Ann G. Wilkie has over 40 years of experience in the public, private and academic sectors in the UK, Canada and beyond. At SNC Lavalin and CBCL Limited, Ms. Wilkie managed multidisciplinary teams responsible for a wide spectrum of land use and environmental work, including the assessment of industrial and infrastructural projects and the preparation of coastal and regional planning strategies. She has managed several of the larger environmental assessments undertaken in eastern Canada including the assessment of the Sable Offshore Energy and the Maritime and Northeast Pipeline projects. She also has provided substantial leadership in the development and execution of effective stakeholder consultations, including the design and implementation of the multi-year consultation program associated with these two projects. Ms. Wilkie has undertaken assessments for onshore wind projects including the wind farm at Pubnico, the first in Nova Scotia. She has provided evidence to federal and provincial environmental assessment panels and to the National Energy Board. Since stepping away from corporate activity, Ms. Wilkie has contributed expertise and experience to several groups including a research team in Edinburgh, Scotland, and with the Atlantic Policy Congress of First Nations Chiefs' Secretariat.

James Wooder

Jim Wooder has a diverse marine background gained through 35 years of experience that includes maritime law practice in England, Norway and Nova Scotia, offshore oil and gas operations in Atlantic Canada and leading a variety of port-related development projects such as dredging, land reclamation and container-terminal and bulk-cargo facilities in Cape Breton. He was Project Manager for the environmental assessment and access-channel dredging of Sydney Harbour, one of Canada's largest dredging-and-land reclamation projects.
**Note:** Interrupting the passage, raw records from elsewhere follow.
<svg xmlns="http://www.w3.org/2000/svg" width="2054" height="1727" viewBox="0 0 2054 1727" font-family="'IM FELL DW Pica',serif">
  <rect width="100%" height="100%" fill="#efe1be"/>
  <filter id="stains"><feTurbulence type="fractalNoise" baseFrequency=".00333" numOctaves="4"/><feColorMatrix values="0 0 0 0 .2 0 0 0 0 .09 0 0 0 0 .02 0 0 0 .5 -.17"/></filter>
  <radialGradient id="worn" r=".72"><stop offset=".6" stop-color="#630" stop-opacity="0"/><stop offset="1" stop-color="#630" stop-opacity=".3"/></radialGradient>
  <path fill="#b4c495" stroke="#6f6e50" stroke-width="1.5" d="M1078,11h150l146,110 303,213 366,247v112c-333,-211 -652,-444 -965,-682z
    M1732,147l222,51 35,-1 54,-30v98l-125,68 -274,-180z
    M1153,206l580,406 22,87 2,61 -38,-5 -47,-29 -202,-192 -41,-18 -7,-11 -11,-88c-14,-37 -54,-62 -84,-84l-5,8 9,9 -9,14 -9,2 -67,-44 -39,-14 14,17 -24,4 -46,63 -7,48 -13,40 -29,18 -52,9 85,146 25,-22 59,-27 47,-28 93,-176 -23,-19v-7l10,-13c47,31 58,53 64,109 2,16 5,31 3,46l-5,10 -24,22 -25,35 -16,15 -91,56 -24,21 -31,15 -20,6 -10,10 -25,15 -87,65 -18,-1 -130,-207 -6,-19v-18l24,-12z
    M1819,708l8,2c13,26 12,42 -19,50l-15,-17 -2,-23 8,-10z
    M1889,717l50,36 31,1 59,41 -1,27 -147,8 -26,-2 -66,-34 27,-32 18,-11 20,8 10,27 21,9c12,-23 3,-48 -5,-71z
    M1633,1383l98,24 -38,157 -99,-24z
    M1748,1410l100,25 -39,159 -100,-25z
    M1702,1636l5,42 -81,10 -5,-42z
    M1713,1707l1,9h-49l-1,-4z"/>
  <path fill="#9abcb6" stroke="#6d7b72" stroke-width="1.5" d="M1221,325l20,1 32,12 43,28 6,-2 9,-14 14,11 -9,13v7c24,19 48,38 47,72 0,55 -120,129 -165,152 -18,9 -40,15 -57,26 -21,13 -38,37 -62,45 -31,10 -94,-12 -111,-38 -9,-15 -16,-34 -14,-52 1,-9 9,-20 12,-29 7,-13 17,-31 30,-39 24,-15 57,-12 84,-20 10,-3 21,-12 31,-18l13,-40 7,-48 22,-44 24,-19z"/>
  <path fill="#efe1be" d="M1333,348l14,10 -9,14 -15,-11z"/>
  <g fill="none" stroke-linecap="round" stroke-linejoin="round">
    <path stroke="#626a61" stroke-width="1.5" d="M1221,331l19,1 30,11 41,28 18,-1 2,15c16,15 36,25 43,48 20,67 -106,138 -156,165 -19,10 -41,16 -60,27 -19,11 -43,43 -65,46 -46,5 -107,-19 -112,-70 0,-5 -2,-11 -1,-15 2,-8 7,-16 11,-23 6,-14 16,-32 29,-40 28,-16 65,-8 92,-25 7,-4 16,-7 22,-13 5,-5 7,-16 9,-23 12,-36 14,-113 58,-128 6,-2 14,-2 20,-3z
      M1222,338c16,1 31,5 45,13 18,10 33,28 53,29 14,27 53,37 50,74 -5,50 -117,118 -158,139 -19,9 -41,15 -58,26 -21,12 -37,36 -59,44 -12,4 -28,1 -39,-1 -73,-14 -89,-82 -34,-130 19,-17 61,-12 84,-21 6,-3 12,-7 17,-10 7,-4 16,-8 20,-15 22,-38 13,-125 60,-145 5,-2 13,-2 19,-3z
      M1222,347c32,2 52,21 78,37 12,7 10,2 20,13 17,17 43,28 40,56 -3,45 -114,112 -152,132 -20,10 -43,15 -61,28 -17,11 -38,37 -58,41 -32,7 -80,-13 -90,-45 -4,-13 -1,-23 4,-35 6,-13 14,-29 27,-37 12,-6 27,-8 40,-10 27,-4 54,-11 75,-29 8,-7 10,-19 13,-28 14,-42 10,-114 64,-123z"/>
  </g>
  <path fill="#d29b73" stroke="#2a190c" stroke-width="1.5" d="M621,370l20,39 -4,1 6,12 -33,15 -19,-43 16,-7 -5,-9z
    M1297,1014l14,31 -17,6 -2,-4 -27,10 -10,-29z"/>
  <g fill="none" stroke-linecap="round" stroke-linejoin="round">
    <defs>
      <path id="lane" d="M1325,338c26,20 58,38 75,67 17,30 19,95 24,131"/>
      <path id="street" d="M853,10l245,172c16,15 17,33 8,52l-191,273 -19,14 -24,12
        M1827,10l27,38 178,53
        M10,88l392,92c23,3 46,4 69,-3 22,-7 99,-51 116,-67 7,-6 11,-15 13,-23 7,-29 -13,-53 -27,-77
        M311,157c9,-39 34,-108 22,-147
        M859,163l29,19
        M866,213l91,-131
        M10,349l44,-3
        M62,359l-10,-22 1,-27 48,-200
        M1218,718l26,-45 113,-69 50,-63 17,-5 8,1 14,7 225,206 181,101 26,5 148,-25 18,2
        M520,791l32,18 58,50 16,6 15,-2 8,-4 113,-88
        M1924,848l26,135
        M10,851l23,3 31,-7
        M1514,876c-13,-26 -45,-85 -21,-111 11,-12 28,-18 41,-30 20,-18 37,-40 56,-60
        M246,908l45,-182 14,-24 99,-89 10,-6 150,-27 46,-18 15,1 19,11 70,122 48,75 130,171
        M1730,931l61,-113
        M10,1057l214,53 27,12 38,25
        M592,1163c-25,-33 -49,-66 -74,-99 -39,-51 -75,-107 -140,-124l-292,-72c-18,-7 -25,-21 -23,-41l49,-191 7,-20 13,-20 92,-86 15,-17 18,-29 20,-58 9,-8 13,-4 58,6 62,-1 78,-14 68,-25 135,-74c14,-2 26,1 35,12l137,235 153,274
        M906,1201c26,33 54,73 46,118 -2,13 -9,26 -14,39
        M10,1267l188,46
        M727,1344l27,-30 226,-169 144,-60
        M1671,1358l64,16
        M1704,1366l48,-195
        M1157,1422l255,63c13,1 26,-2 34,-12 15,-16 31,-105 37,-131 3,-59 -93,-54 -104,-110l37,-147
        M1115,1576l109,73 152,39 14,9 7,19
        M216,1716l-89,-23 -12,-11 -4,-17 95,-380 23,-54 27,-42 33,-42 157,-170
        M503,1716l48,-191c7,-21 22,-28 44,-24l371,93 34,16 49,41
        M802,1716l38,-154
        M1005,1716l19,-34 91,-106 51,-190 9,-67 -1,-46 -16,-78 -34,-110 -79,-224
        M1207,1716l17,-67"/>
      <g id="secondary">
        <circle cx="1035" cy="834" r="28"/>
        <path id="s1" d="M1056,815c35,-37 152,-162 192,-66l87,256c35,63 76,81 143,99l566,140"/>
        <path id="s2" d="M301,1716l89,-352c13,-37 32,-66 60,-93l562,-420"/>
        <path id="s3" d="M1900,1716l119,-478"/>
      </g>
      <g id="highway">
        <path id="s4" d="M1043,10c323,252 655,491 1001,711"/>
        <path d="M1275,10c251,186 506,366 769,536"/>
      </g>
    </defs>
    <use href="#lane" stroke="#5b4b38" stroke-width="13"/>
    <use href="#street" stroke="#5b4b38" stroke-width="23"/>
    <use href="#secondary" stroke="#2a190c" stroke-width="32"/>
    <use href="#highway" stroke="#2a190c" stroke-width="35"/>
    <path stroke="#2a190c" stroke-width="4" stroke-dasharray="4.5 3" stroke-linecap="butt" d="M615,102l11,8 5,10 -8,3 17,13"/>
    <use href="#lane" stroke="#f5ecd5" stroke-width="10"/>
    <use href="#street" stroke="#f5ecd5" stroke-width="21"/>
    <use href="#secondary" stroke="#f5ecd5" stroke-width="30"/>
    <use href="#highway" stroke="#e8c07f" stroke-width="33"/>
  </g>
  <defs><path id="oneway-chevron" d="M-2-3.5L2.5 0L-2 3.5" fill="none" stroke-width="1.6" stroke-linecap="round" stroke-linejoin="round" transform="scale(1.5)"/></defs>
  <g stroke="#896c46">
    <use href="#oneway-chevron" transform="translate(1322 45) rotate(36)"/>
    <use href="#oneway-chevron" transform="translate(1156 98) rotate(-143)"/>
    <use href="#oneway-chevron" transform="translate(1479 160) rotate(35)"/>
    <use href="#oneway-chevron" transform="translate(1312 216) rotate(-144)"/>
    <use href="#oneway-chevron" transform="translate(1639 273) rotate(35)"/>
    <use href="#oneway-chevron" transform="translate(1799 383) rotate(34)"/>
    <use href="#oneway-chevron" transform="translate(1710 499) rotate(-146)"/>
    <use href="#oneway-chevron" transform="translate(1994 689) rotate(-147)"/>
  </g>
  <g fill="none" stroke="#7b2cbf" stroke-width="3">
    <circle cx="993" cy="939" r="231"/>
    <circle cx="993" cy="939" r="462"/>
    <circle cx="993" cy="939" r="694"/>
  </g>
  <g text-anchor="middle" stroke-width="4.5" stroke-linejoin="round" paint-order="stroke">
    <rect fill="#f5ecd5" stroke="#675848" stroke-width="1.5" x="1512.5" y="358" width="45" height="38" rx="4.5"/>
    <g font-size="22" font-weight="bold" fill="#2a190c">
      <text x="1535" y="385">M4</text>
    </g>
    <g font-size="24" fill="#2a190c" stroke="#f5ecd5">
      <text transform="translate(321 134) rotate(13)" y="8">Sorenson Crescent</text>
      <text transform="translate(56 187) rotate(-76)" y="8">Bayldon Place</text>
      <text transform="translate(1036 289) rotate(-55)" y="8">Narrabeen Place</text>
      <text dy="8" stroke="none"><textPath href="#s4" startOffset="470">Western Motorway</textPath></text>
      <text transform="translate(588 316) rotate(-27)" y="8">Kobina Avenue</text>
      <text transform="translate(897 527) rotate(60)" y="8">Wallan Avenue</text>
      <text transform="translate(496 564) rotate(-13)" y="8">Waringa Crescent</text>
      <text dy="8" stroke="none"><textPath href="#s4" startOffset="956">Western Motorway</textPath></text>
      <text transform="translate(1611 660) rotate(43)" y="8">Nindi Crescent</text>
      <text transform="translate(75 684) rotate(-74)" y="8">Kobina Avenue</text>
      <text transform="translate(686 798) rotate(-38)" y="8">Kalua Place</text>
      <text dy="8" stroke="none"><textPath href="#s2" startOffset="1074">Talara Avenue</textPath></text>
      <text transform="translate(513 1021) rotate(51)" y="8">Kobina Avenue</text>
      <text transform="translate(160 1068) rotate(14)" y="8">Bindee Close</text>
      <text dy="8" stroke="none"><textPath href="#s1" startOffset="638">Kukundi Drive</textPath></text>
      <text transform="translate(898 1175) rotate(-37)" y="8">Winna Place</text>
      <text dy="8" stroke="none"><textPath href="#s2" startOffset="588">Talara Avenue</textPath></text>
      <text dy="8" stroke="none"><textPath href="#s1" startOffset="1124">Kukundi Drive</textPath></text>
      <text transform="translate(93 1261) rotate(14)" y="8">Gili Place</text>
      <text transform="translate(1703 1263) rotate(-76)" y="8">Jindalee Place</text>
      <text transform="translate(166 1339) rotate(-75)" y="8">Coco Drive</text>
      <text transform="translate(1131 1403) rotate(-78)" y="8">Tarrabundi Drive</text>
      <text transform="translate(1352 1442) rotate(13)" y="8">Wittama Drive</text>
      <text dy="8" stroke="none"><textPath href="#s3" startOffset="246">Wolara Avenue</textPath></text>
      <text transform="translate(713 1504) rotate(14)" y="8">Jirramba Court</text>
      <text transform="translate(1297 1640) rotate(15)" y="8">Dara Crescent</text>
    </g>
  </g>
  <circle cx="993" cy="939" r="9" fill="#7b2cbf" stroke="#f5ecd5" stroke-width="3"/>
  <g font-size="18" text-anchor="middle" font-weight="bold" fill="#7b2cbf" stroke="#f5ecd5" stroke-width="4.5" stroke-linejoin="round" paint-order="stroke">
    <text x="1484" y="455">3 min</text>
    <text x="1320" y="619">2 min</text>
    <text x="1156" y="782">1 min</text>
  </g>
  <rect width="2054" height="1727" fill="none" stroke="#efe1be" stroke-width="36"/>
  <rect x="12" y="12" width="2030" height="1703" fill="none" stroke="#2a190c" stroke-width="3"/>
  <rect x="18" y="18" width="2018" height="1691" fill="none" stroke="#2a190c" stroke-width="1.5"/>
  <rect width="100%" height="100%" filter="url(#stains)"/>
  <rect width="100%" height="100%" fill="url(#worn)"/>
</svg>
This included significant marine habitat compensation and fishery catch-and-release programmes developed and executed in collaboration with local fishers, Cape Breton University and Fisheries and Oceans Canada. Mr. Wooder was a founding member and Chair of the Sydney Marine Group and led the start-up of Petroleum Research Atlantic Canada on behalf of the east coast offshore oil and gas operators. His volunteer work includes serving as past Chair of the MISA Board of Directors (now Immigrant Settlement Association of Nova Scotia) and currently on the Cape Breton Partnership Board of Directors. His broad experience provides a unique perspective and combination of skills that are well suited to the ongoing development of Atlantic Canada's evolving energy and marine transportation industries.